Additive manufacturing (3D printing) is currently gaining considerable importance in all sectors of industry. With this technology, high-quality everyday products, some of which fulfil very complex functions, can be manufactured from a single material in a short process chain. The material and energy consumptions are thus considerably lower than for products that are manufactured with conventional methods from various materials and in correspondingly extensive processes. "The unsolved challenges, however, concern reuse. This is exactly where the MonoMat project comes in. Our goal is to recycle the materials used in the additive manufacturing process as completely and repeatedly as possible, so that they become part of a cross-industry, ecological, circular economy," says project leader Prof. Dr.-Ing. Stephan Tremmel, who is Chair of Engineering Design & CAD at the University of Bayreuth. Moreover, the Chair of Manufacturing and Remanufacturing Technology, Prof. Dr.-Ing. Frank Döpper, and the Chair of Biomechanics, Prof. Dr. Franz Konstantin Fuß, are also involved in MonoMat.

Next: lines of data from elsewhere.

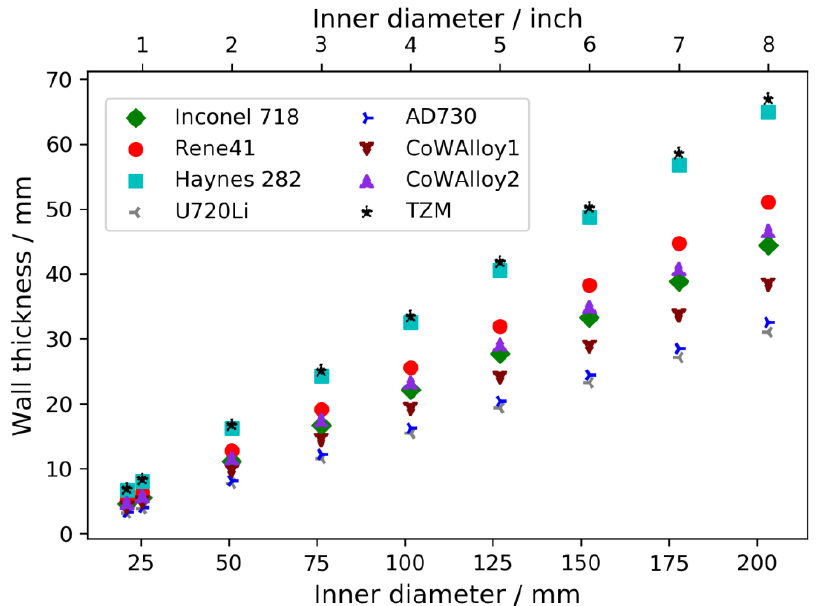
Figure 8. Wall thickness for a maximum operating pressure of 120 MPa estimated using Equation (1), with R p 0.2 of the different alloys at 650 ◦ C and a safety factor of 1.5 (i.e., p = 180 MPa). For better readability of the data for the remaining alloys, the values for Inconel 625 were excluded from the plot because the low mechanical strength would cause dissimilarly large wall thicknesses. The lowest inner diameter represents the experimentally studied geometry with 21 mm inner diameter.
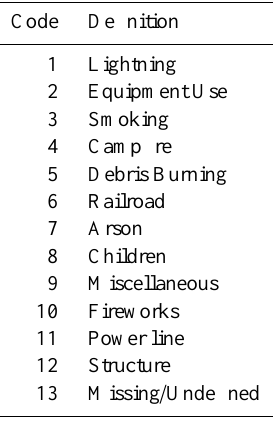
Table 4. Owner codes and definitions.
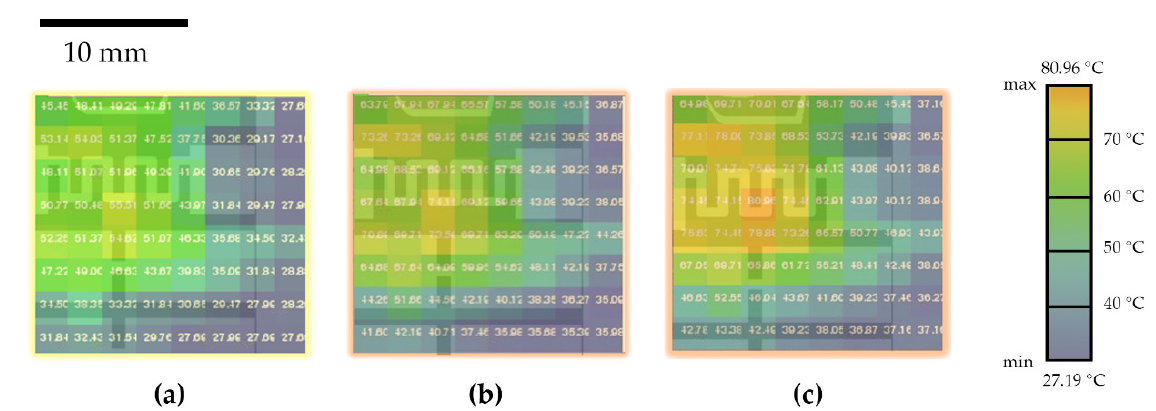
Figure 4. Image capture of the thermal camera with an applied voltage of ( a ) 2 V (peak temperature of 55.51 °C), ( b ) 2.5 V (peak temperature of 74.15 °C), and ( c ) 3 V (peak temperature of 80.96 °C).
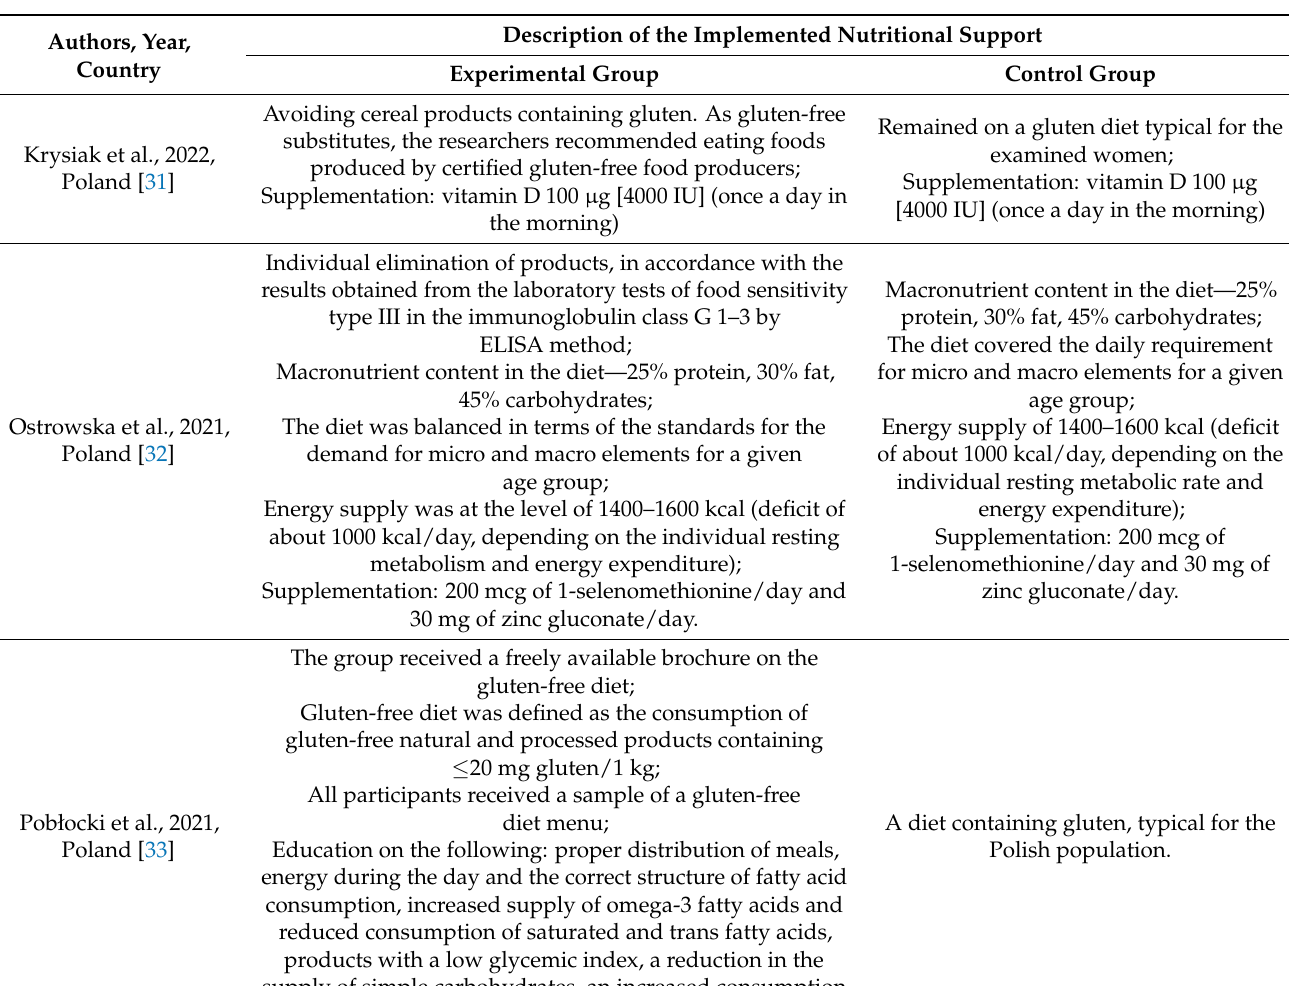
Table 3. Description of the implemented nutritional/dietary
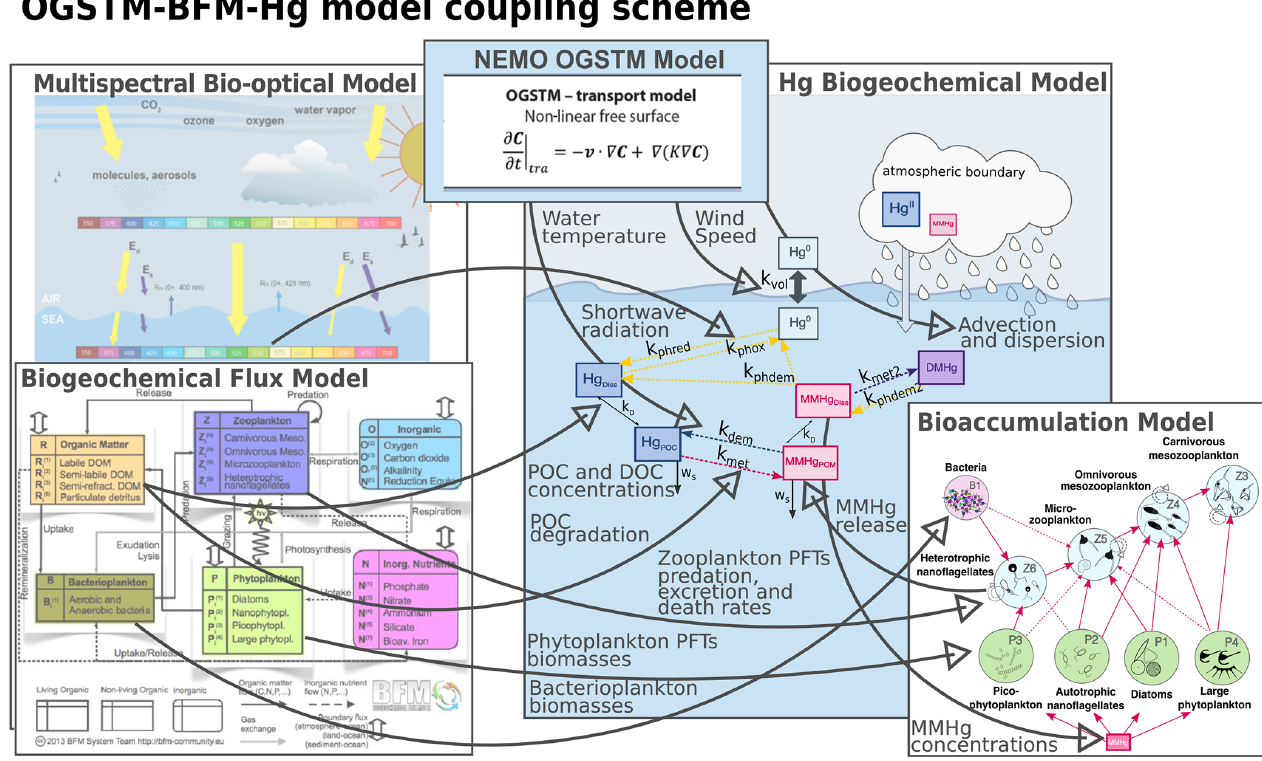
Figure 2. Overview of the coupling in the OGSTM–BFM–Hg model, which integrates the biogeochemistry and bioaccumulation of Hg species in the OGSTM–BFM model, previously coupled to the transport model NEMO and to a multispectral biotical model. The thick grey arrows with text highlight variables and fluxes read by the Hg biogeochemical model (Fig.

The project focuses on the material class of polymers and their applications in medicine, sports and lifestyle. Especially in these areas, numerous products must be adapted to the individual requirements and wishes of the customers, and so contribute to an increased quality of everyday life. Examples are soles for running shoes, cleats, shin guards, prostheses, and orthoses. For the design, production and recycling of such products, Bayreuth scientists have conceived a cascade model that interlocks medicine, sport, and lifestyle, and links various high-tech processes: High Speed Sintering (HSS), Laser Sintering (LS), Extrusion Additive Manufacturing (EAM), and injection moulding.
At the beginning of the cascade model is the additive manufacturing of products that must be of outstanding quality for individualised applications in medicine. The sintering processes HSS and LS are used to this end. When the products are no longer usable, the material is recycled. Depending on its condition, it is reprocessed into medical products, or it is used in sports or lifestyle products – in other words, in areas where the qualitative requirements for material properties are easier to meet. Recycled material is also available for material extrusion (EAM). In this process, it is reused as often as necessary until it has finally outworn. Then it can be reused for injection moulding in mass production.
Lightweight design demonstrators emerging as concrete applications from the cascade model are to explore the possibilities and limits of this new approach. The interdisciplinary cooperation between engineering and sports sciences on the Bayreuth campus ensures that the functions of the products important to their customers, and resource-saving, environmentally friendly manufacturing processes are optimally coordinated.
A special aspect of the project is the calculation of the greenhouse gas emissions that can be saved in the future through the application of the cascade model. For these forecasts, the Bayreuth scientists intend to use a method that not only takes into account the respective materials and production processes, but also recycling and ecological effects such as by-products and waste. In this way, the MonoMat project aims to show the practical benefits the combination of lightweight design and additive manufacturing can have for climate protection.